Polly Clark
Poet, Novelist
About
Polly Clark is the author of three novels and four collections of poetry.
Her third novel Ocean was published in hardback by Eye Books June 2025. It follows the story of a traumatised family fleeing the aftermath of a terrorist explosion on the London Underground by crossing the Atlantic together in a sailing boat. Louis de Bernières describes it as ’Strange, wonderful and compelling’ and Irish Times said: Ocean “shines in its exploration of the deep weirdness of grief and trauma”.
Her first novel, Larchfield (Quercus, 2017) fictionalised a little-known but vital time in the life of poet WH Auden and won the Mslexia Prize. The book and its author were featured in the BBC biopic of WH Auden, Stop All The Clocks, alongside Paul Muldoon, Alexander McCall Smith, Richard Curtis and others. Larchfield received plaudits from Richard Ford, Margaret Atwood and others.

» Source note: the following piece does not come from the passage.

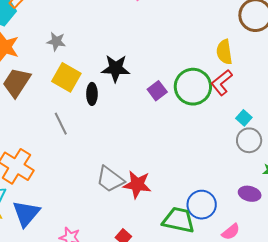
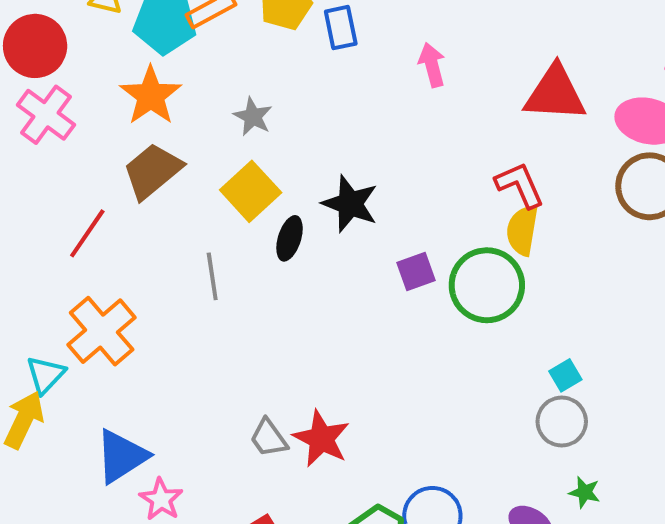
yellow semicircle: (224, 52) -> (522, 230), moved
red L-shape: (222, 83) -> (520, 185), moved, turned 88
gray trapezoid: (110, 179) -> (269, 438), moved, size x0.7
blue triangle: (26, 213) -> (121, 456), moved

Her follow up Tiger (Quercus, 2019) was shortlisted for the Saltire Scottish Book of the year and was described by the Guardian as joining a ‘vanguard of novels – including Laline Paull’s The Bees, Jeff VanderMeer’s Southern Reach Trilogy and Richard Powers’s tree epic The Overstory – which approach non-human life in diverting new ways.’
A retrospective of Clark’s poetry, Afterlife: New and Selected Poems is published by Bloodaxe Books in 2026. She won an Eric Gregory Award for her first poetry collection, Kiss (Bloodaxe, 2000) and her second Take Me With You (Bloodaxe, 2005) was shortlisted for the TS Eliot Prize. Her short collection A Handbook for the Afterlife (Templar, 2015) was shortlisted in the Michael Marks Awards.
Polly Clark was born in Toronto, brought up in Scotland and writes on a houseboat in London.